Figure 5.

Effects of 5-oxo-ETE on Nrf2 activation in HUVECs. Nuclear translocation of Nrf2 was detected by immunostaining. The cells were treated for 3 h with: 0.5% MeOH (vehicle control) (A); and 5 μM 5-oxo-ETE (B); and the pretreatment with 400 μM α-tocopherol for 1 h was performed before treatment of 5-oxo-ETE (C). The intensity of the green fluorescence signal in the nucleus was quantified using Image J (D); Data are expressed as the mean ± SD (n = 8) Significant differences among the groups are indicated with different letters (one-way ANOVA followed by a post hoc Tukey’s test, p < 0.05).
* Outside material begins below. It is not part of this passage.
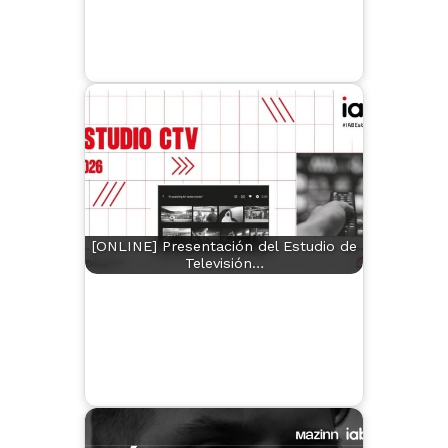
[ONLINE] Presentación del Estudio de
Televisión…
Gene expression of HMOX1 in the cells treated with 1, 5, and 10 μM 5-oxo-ETE for 6 h was analyzed (E). Data are expressed as mean ± SD (n = 3). Significant differences among the groups are indicated with different letters (one-way ANOVA followed by a post hoc Tukey’s test, p < 0.05). ROS generation in HUVECs was detected by CellROX Green (F). HUVECs were treated with 400 μM α-tocopherol for 1 h, and subsequently the cells were incubated for 1 h after the addition of 5 μM 5-oxo-ETE. Data are expressed as the mean ± SD (n = 4).